START Provided data

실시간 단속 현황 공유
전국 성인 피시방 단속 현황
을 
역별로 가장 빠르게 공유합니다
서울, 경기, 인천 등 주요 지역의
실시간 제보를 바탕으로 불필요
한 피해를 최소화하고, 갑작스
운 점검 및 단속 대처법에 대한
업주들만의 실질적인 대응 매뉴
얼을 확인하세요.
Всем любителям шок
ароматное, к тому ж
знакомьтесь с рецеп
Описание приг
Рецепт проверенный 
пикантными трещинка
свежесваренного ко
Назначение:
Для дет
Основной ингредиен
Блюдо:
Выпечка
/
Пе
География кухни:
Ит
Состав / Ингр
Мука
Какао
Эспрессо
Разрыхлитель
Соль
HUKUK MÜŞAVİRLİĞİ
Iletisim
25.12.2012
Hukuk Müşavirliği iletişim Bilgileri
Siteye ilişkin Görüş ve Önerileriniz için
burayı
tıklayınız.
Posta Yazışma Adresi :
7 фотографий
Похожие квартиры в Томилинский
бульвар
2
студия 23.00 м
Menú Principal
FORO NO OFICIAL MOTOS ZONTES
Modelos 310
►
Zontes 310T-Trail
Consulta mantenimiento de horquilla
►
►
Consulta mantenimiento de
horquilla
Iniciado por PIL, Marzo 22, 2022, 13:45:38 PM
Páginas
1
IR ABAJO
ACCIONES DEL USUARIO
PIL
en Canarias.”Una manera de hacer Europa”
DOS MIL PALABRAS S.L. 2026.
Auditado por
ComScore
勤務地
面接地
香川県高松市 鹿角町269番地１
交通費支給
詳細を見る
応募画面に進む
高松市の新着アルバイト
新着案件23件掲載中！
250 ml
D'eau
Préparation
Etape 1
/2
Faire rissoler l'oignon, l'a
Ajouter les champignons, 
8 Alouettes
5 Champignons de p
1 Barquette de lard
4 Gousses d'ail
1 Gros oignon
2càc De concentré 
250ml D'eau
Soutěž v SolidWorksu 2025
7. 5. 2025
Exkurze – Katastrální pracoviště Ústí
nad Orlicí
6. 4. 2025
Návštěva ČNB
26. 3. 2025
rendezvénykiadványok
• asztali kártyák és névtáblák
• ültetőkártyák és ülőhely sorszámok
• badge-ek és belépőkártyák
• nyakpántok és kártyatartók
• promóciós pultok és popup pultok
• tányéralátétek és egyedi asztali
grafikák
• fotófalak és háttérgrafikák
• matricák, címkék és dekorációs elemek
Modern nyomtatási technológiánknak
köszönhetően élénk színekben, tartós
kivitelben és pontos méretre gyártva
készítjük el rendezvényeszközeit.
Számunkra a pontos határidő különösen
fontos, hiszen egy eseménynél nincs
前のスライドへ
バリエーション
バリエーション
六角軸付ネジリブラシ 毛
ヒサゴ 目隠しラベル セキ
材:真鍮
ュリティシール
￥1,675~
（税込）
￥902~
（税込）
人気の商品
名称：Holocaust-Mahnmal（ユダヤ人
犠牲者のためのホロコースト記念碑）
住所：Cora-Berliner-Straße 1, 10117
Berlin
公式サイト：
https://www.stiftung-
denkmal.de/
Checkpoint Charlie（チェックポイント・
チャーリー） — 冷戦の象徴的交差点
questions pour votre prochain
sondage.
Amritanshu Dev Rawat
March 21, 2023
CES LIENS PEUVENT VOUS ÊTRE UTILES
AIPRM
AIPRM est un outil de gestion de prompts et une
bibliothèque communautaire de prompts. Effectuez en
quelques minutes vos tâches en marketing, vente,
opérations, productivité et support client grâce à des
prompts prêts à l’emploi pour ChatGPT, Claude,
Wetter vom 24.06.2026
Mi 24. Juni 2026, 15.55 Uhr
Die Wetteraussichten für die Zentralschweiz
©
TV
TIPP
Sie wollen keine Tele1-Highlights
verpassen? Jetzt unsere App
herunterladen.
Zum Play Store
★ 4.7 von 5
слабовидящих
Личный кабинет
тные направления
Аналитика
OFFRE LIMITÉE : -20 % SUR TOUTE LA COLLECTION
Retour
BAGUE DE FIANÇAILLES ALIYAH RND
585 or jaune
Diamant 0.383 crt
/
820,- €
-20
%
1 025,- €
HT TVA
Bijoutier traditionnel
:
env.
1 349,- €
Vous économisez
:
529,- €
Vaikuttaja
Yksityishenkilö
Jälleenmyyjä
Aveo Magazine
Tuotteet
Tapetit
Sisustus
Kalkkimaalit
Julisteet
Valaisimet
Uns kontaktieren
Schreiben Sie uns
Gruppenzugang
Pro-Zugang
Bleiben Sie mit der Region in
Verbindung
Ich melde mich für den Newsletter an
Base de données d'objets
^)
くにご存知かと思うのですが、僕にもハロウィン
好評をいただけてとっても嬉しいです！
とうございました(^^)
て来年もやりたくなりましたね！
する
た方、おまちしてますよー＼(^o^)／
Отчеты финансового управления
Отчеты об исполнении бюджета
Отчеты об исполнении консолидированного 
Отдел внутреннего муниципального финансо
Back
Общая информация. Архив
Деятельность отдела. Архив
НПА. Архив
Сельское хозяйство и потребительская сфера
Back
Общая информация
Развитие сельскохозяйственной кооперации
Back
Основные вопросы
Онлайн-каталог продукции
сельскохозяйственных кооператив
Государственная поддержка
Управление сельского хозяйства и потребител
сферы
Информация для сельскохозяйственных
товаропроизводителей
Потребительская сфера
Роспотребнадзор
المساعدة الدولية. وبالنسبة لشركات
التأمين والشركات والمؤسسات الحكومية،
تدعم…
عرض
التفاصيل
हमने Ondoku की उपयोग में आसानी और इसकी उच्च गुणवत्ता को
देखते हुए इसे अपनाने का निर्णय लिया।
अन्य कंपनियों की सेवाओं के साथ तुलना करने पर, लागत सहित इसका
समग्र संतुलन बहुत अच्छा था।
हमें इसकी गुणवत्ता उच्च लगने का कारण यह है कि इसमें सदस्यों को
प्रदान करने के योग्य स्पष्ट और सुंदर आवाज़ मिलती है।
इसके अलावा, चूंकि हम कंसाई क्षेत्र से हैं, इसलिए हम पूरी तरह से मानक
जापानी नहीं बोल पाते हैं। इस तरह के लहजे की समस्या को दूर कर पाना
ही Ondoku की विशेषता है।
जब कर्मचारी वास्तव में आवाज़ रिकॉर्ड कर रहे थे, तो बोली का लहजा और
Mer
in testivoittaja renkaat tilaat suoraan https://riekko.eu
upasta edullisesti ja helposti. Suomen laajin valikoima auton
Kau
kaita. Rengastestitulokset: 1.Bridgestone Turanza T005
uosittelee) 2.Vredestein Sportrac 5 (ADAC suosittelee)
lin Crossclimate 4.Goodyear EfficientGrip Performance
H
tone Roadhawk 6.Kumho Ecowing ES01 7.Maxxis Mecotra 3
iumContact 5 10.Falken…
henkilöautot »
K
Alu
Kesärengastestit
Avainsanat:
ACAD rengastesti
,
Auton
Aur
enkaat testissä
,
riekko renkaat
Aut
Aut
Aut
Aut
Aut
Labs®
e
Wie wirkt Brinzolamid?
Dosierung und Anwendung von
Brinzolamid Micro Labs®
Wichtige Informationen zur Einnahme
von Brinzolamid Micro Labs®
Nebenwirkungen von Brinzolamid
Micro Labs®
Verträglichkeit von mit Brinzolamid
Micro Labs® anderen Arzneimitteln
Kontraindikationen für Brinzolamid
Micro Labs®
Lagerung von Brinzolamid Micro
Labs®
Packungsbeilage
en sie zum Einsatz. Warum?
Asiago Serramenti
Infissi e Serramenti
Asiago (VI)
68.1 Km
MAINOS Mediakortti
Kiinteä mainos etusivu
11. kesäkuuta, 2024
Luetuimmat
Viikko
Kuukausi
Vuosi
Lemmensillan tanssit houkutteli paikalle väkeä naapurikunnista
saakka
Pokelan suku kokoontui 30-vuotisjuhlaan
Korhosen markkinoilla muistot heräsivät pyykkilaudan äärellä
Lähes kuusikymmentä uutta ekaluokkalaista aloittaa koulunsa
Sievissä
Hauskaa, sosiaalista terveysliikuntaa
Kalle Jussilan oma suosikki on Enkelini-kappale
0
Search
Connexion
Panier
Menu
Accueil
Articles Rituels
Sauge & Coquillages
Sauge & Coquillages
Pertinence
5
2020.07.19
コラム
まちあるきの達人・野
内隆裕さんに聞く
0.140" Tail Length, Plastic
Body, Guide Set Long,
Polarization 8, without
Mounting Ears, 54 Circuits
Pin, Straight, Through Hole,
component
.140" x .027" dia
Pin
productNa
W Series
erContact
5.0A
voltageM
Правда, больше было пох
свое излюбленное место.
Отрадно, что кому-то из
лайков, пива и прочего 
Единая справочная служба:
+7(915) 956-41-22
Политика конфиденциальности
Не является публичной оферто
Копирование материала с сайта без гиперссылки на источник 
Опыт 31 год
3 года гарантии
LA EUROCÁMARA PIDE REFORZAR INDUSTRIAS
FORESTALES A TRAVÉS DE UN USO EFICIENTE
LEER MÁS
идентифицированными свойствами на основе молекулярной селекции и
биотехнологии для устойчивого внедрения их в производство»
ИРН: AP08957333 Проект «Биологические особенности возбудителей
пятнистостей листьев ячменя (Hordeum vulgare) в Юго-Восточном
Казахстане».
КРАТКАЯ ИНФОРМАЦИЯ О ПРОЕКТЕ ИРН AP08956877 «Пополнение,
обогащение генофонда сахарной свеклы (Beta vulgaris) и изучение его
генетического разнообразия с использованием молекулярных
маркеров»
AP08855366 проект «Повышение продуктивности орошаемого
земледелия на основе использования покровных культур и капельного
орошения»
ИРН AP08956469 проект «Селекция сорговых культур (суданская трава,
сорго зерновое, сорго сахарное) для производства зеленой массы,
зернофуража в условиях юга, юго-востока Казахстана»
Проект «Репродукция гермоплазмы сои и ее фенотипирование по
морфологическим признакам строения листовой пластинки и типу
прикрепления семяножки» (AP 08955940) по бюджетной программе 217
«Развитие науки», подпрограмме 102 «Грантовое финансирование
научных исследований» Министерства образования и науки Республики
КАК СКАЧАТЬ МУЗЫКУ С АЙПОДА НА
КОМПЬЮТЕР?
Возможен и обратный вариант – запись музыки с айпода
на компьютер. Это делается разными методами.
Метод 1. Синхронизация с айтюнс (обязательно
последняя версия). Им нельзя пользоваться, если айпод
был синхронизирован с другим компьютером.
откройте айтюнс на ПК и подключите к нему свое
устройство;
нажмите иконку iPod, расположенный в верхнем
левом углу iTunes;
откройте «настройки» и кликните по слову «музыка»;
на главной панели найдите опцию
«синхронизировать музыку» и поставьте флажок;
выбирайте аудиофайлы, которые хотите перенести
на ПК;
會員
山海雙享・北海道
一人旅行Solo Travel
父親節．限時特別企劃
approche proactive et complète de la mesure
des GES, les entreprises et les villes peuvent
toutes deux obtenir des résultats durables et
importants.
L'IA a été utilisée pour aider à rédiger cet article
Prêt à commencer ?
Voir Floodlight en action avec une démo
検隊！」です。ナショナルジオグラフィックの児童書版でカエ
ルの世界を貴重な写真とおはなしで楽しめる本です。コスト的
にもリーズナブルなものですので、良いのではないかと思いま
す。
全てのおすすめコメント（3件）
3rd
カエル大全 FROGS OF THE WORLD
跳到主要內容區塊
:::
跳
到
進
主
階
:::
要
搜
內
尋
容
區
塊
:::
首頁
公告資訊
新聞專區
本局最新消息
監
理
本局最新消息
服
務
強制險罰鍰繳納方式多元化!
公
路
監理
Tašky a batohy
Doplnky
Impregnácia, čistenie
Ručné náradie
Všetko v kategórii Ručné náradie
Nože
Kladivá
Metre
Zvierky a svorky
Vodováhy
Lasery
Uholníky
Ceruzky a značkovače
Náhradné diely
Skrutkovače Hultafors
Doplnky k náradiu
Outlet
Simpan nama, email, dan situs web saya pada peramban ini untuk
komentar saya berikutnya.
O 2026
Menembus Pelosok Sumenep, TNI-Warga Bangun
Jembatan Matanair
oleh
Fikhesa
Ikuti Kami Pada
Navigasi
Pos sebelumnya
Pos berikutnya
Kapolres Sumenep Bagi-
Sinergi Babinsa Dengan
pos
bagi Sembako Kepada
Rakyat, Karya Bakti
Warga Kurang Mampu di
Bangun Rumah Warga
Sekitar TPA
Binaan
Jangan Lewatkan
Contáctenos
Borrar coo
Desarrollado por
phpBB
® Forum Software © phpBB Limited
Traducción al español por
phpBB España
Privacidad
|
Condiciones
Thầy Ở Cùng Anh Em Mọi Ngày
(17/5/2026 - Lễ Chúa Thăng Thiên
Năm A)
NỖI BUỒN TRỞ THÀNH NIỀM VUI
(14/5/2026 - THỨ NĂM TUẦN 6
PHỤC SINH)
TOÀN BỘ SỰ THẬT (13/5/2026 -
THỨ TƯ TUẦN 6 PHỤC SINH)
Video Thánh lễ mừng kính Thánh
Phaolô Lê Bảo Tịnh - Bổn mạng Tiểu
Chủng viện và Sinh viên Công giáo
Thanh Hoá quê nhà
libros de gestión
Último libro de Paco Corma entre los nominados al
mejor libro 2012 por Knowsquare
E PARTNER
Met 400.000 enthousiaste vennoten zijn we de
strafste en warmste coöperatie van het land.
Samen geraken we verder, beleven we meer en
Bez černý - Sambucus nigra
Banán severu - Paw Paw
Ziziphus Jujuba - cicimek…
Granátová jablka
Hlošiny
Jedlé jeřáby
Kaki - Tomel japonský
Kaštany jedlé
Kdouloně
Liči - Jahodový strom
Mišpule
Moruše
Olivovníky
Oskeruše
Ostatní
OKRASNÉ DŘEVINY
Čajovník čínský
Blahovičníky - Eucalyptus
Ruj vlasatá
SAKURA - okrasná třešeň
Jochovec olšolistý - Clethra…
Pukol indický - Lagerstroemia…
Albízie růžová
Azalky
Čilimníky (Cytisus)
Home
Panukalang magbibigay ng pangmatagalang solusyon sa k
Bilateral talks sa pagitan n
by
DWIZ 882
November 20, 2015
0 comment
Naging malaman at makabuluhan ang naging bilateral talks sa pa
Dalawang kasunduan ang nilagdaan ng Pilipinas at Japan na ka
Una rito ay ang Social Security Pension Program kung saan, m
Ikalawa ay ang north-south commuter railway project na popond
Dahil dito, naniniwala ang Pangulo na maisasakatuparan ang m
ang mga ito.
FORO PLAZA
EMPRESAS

END Provided data

# [Exercise aim]
Starting at the first line of the records and ending with the line that contains "Zontes 310T-Trail", give those lines as a JSON list of strings, one string per line, leaving out any blank lines.

# [Finished exercise]
[
  "실시간 단속 현황 공유",
  "전국 성인 피시방 단속 현황",
  "을 ",
  "역별로 가장 빠르게 공유합니다",
  "서울, 경기, 인천 등 주요 지역의",
  "실시간 제보를 바탕으로 불필요",
  "한 피해를 최소화하고, 갑작스",
  "운 점검 및 단속 대처법에 대한",
  "업주들만의 실질적인 대응 매뉴",
  "얼을 확인하세요.",
  "Всем любителям шок",
  "ароматное, к тому ж",
  "знакомьтесь с рецеп",
  "Описание приг",
  "Рецепт проверенный ",
  "пикантными трещинка",
  "свежесваренного ко",
  "Назначение:",
  "Для дет",
  "Основной ингредиен",
  "Блюдо:",
  "Выпечка",
  "/",
  "Пе",
  "География кухни:",
  "Ит",
  "Состав / Ингр",
  "Мука",
  "Какао",
  "Эспрессо",
  "Разрыхлитель",
  "Соль",
  "HUKUK MÜŞAVİRLİĞİ",
  "Iletisim",
  "25.12.2012",
  "Hukuk Müşavirliği iletişim Bilgileri",
  "Siteye ilişkin Görüş ve Önerileriniz için",
  "burayı",
  "tıklayınız.",
  "Posta Yazışma Adresi :",
  "7 фотографий",
  "Похожие квартиры в Томилинский",
  "бульвар",
  "2",
  "студия 23.00 м",
  "Menú Principal",
  "FORO NO OFICIAL MOTOS ZONTES",
  "Modelos 310",
  "►",
  "Zontes 310T-Trail"
]